Kayyımların hedef aldığı ilk kesimlerden biri de kadınlar oldu. Kadın kurumları kapatıldı yine kadına dönük çalışma yürüten alanlar pasifleştirildi. Bu noktada nasıl çalışmalar yürütecek ve şehri kadın kenti yapma yolunda nasıl adımlar atacaksınız?

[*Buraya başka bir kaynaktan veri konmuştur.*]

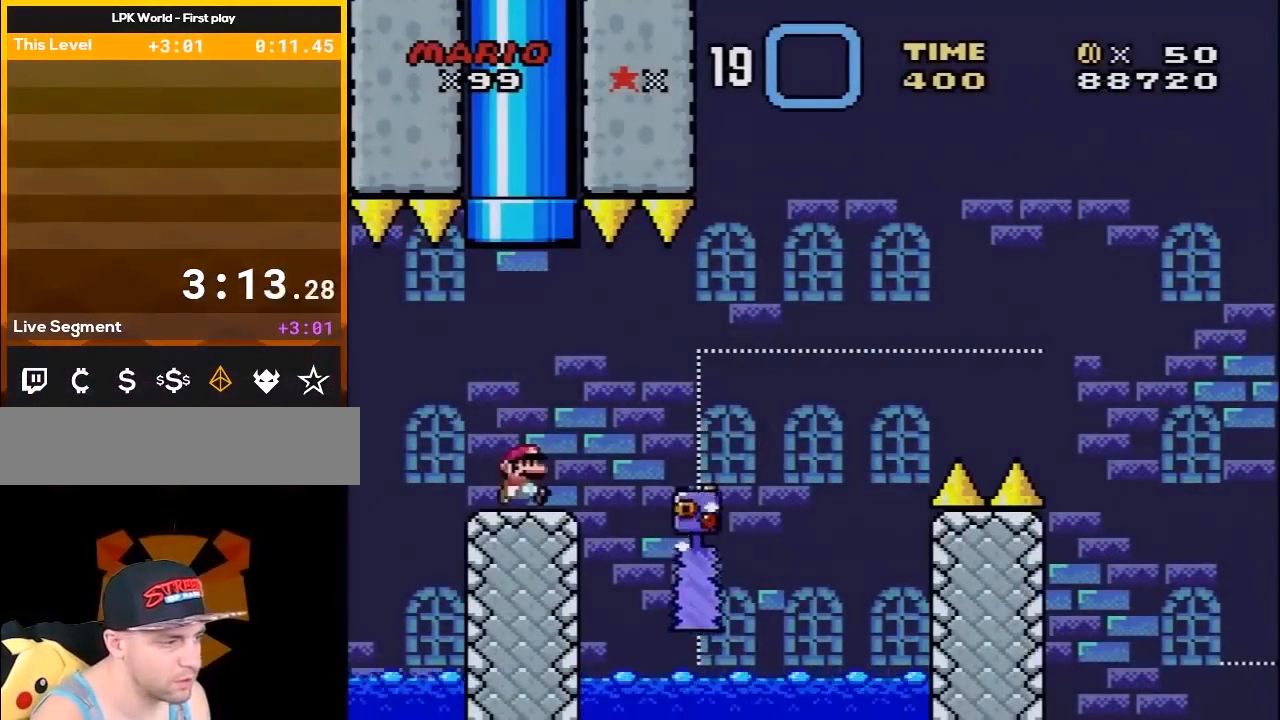
{"buttons": ["A", "X", "DPAD_RIGHT"], "events": [[17, "DPAD_RIGHT", "down"], [117, "A", "down"], [200, "A", "up"], [350, "A", "down"]]}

Bizim çok uzun yıllardır ilk belediyelerimiz alındığı günden bu yana kadın özgürlükçü demokratik yerel yönetimler çalışmalarımız var. Bu süre içerisinde çok sayıda yeni çalışma ve kurumlara imza atmış bir belediyecilik anlayışımız var. Bu miras, gelenek ve tecrübe üzerinden bu kadın alanıyla ilgili birçok projemiz var. Öncelikle kayyımların tahrip ettiği alanlardan yeniden inşaya başlayacağız. Kadın politikaları daire başkanlıklarımız ve müdürlüklerimizi kuracağız. Bir sonraki adımda da kadın istihdamının belediyede görünür olması gerekiyor.  Bu noktada kadın komisyonlarımız ve kadın istihdam birimlerimizle yoğun bir çalışma yürüteceğiz. Sistemin dayattığı makul kadın profili var. Aile ve kadının bir araya getirildiği, orada çalıştığı ve aslında bir nesnelleşme ilişkisini benimsiyorlar. Bizler tam tersi kadının yaşamın öznesi olduğunu biliyoruz. Bizler bu kültürü özgürlük ve eşitlik temelinde yeninden kuracağız. Kadının toplumda özgürlükçü, eşitlikçi ve kendini her alanda var ettiği bir yere kavuşturmak durumdayız. Bunun içinde projeler yapacağız. Yerel ekonomiyi geliştirme ve kalkındırma noktasındaki çalışmalarımızı kadını, gençleri düşünerek yapacağız. Daha önceki yıllarda da bizim tarım kooperatiflerimiz vardı. Yeniden bu süreçleri hızlı bir biçimde inşa edip, yerelden üreten ve yerelden büyüten yine kadınları söz sahibi kılan bir noktada taşıyacağız. Yine kadın politikaları merkezlerimiz çok ciddi bir ihtiyaç, bu merkezleri açmak atacağımız ilk adım olacak. Bu şehre kadın kütüphanesi kurmak istiyoruz. Kayyım atanmadan önce de önümüzde koyduğumuz kadın müzesi projesini hayata geçirmek istiyoruz. Hem kadın tarihinin, Kürt kadınların tarihini açığa çıkaran bütün hafızanın ve tarihinin yer aldığı bir kadın sanat müzesi oluşturmak istiyoruz. Bunların hepsini hızlı bir şekilde hayata geçirmek için çalışacağız. Bu projelerin hepsini de kentin yerel dinamikleri, STK’lar ve bütün kurumları ile çalışıp ortak akılla hayata geçireceğiz.